The hair cosmetic composition of any of the preceding claims, wherein the composition is selected from the group consisting of a pump spray, an aerosol, a gel, a foam, a mousse, a lotion, a wax, a pomade, an oil, a Milk, an emulsion, an aqueous solution or a cream is present.

9. The hair cosmetic composition according to any one of the preceding claims for the treatment of human hair, in particular for the maintenance of artificially shaped structures of the hair.

10. Use of a composition comprising at least one carbodiimide of the formula (I),

R ⁴ - [R ¹ - N = C = N] "- R ⁵ (I)

in which

n is an integer from 3 to 100,

R ¹ , R ⁴ and R ^{5 are} each independently linear or branched, aliphatic or cyclo-aliphatic, optionally substituted groups having 1 to 100 carbon atoms, for the fixation of structures on hair.

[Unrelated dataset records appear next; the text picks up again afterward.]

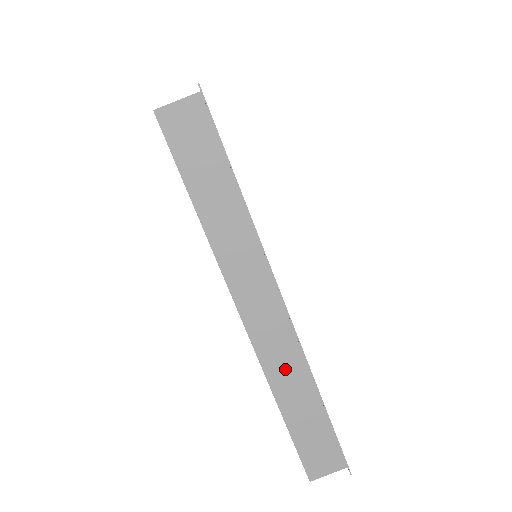
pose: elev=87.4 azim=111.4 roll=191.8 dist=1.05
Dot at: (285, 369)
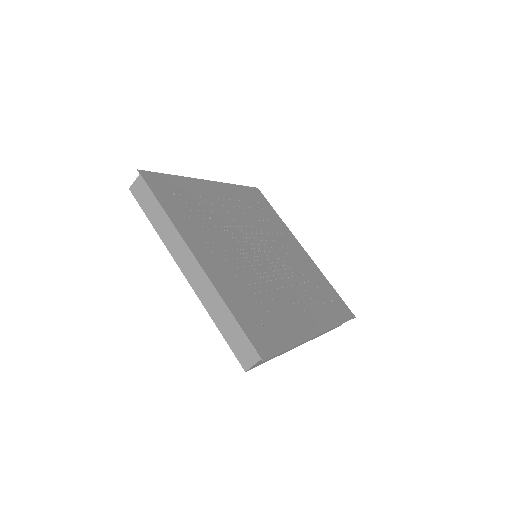
Dot at: (210, 297)
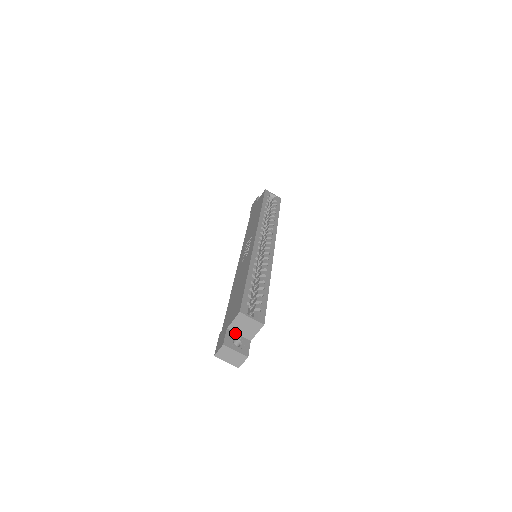
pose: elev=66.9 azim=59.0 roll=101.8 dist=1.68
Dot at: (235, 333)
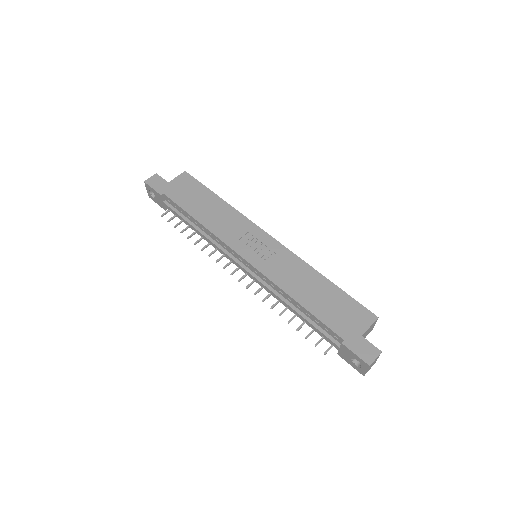
Dot at: occluded
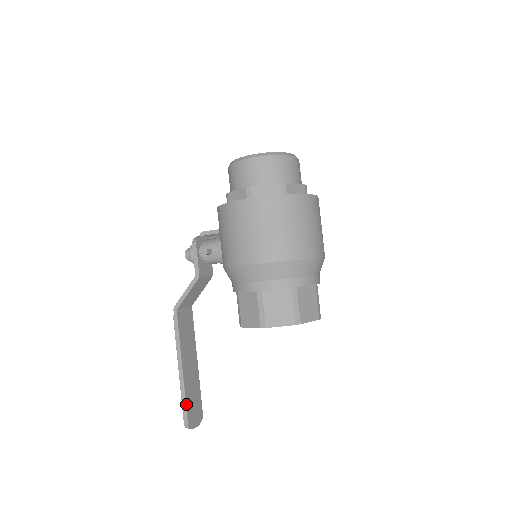
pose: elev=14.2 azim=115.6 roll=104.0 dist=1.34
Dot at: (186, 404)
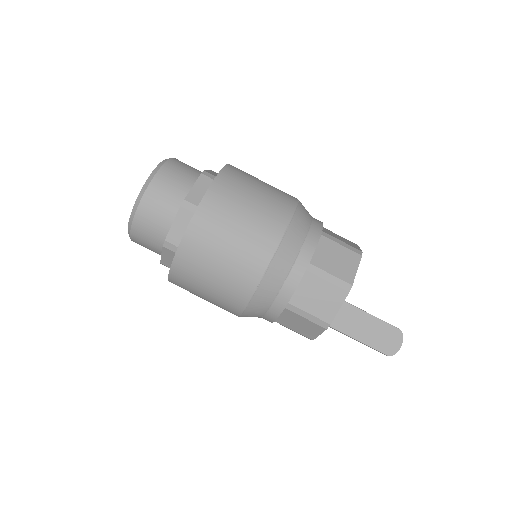
Dot at: (370, 346)
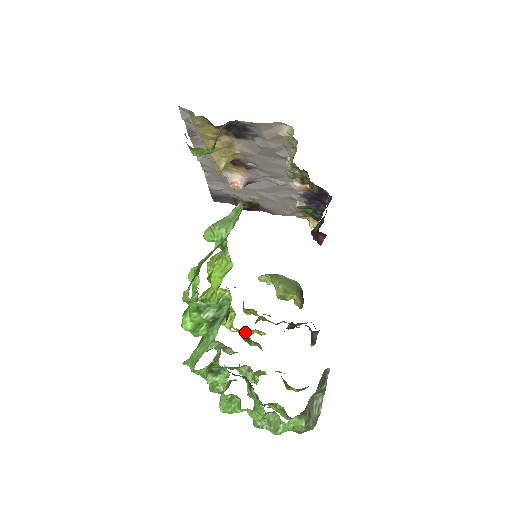
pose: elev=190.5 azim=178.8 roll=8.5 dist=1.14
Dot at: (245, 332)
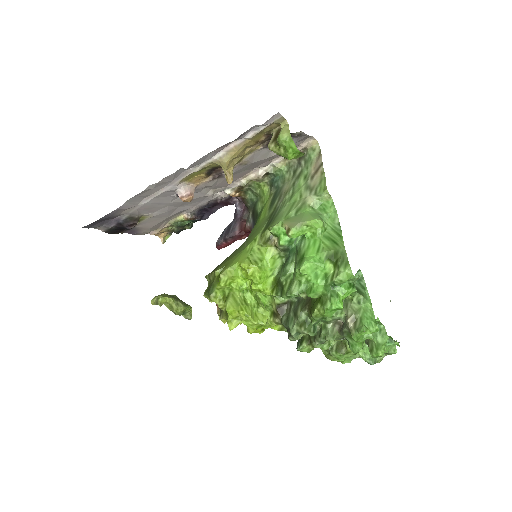
Dot at: occluded
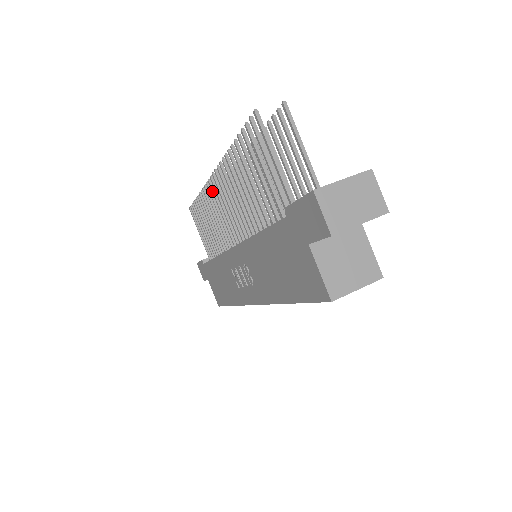
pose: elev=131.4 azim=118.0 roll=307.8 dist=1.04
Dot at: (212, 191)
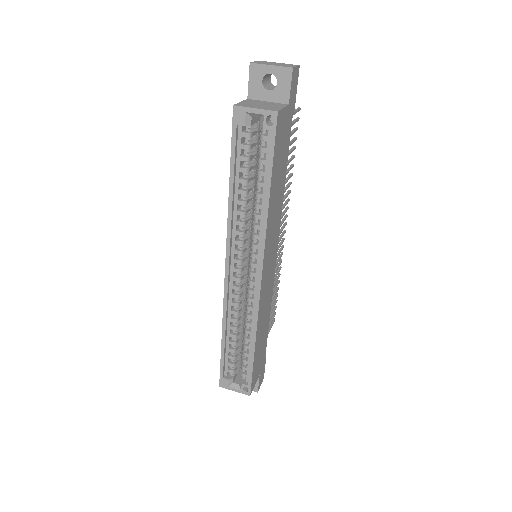
Dot at: occluded
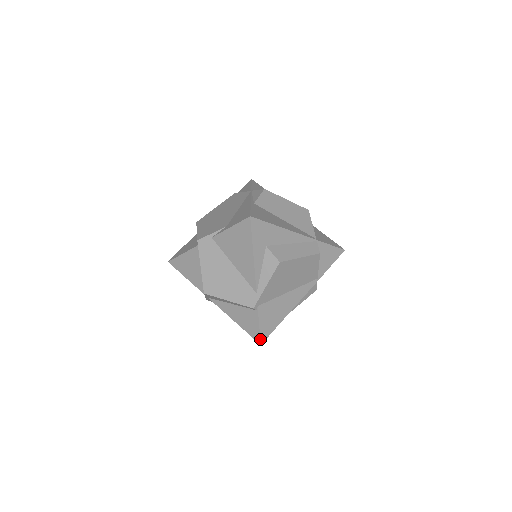
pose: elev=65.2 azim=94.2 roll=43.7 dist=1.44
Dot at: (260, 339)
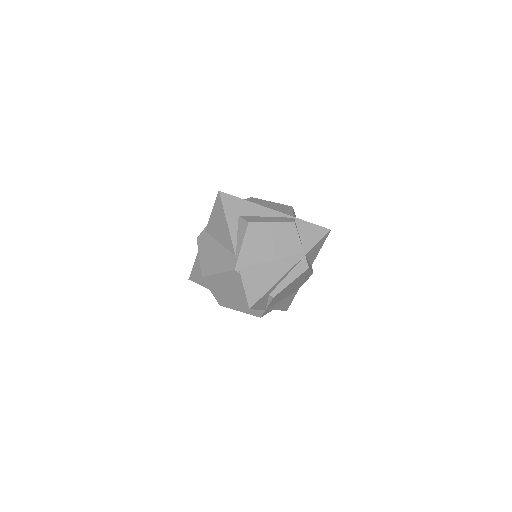
Dot at: (247, 303)
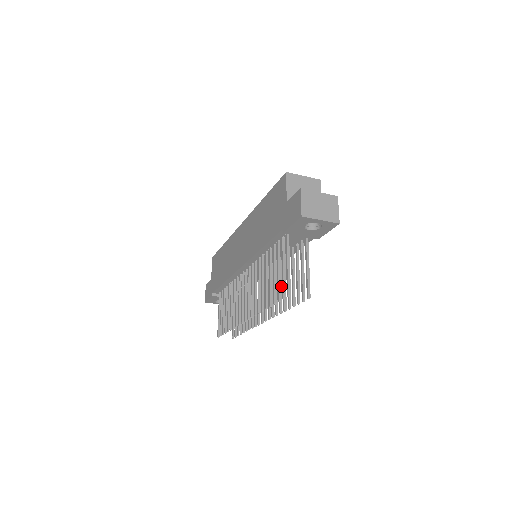
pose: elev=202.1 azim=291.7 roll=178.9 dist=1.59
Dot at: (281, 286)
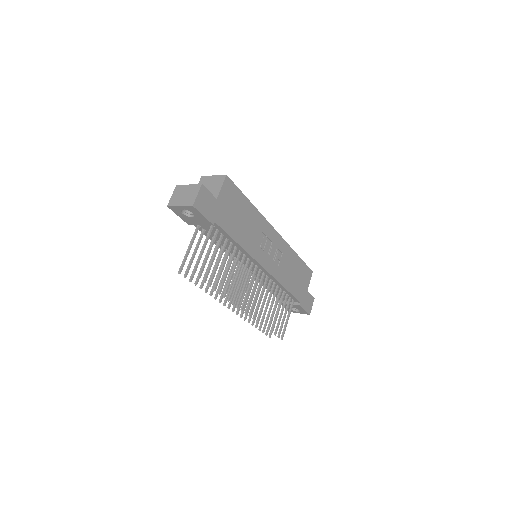
Dot at: (231, 275)
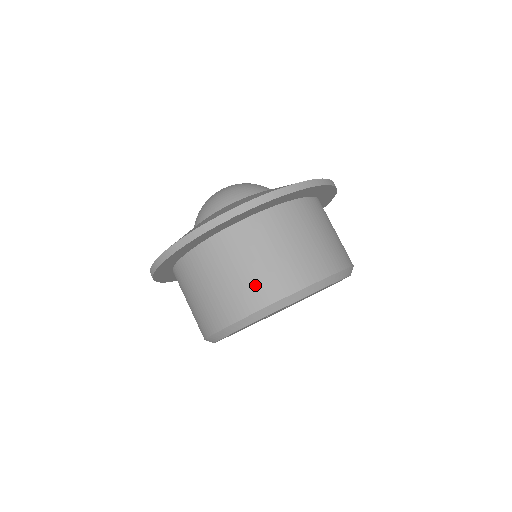
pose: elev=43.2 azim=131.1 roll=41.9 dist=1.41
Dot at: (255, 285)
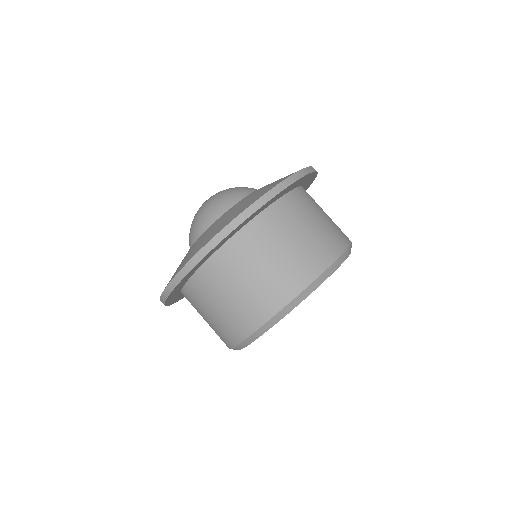
Dot at: (228, 324)
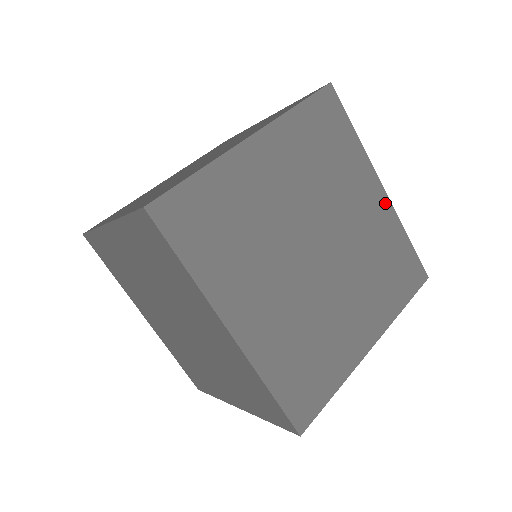
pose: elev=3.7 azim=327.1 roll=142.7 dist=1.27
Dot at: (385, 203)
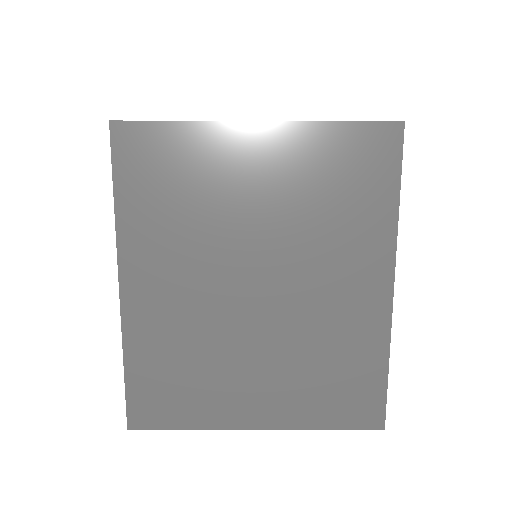
Dot at: occluded
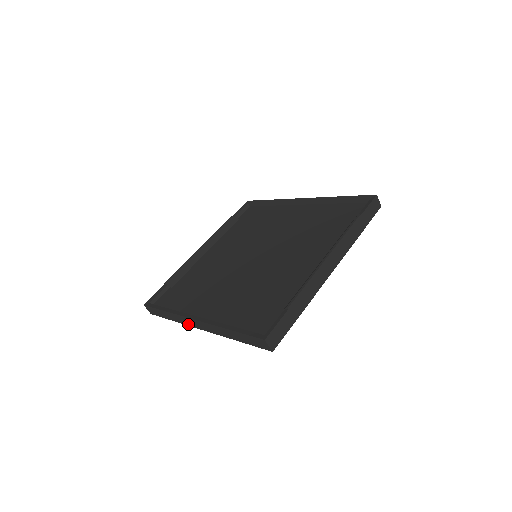
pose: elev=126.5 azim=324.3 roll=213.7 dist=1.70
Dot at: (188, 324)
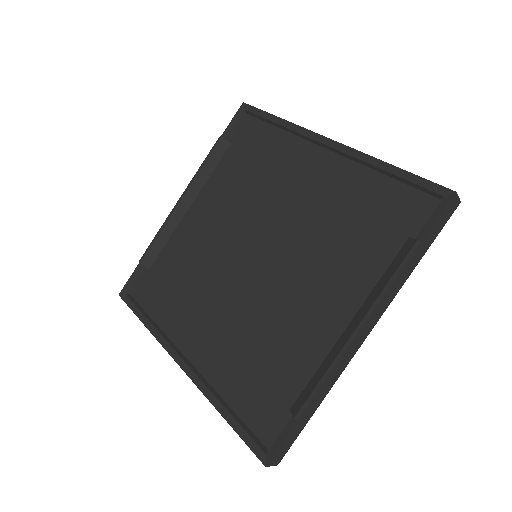
Dot at: occluded
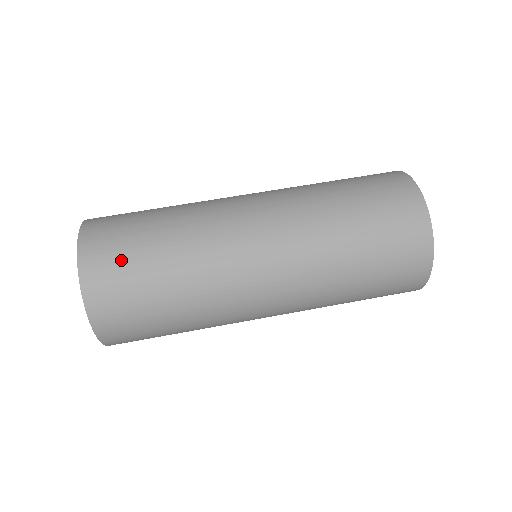
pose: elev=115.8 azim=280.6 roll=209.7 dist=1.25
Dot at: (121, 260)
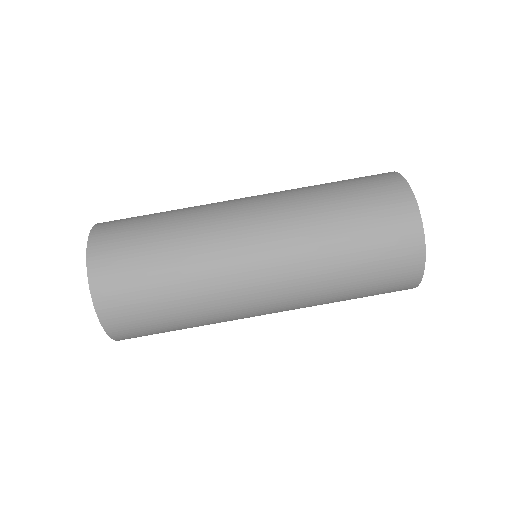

11. A cosmetic method of creating a decorative effect on hair, at least with the steps of

0) If necessary Dyeing or shaping the hair,

1) applying a composition to the hair, wherein the composition comprises at least one carbodiimide of the formula (I),

R ⁴ - [R ¹ - N = C = N] "- R ⁵ (I) where

n is an integer from 3 to 100,

R ¹ , R ⁴ and R ⁵ each independently represent linear or branched, aliphatic or cyclo-aliphatic, optionally substituted groups having 1 to 100 C atoms,

on the hair.

12. The method of claim 11, wherein the composition after application to the hair remains at least partially thereon.

13. The method according to any one of claims 11 or 12, wherein in a further step 2) a further composition is applied to the hair, which includes at least one film former.

14. The method according to any one of claims 11, 12 or 13, wherein step 2) takes place before step 1).

15. The method according to any one of claims 11 to 14, wherein before, during and / or after the steps 1) or 2), a heating of the hair takes place.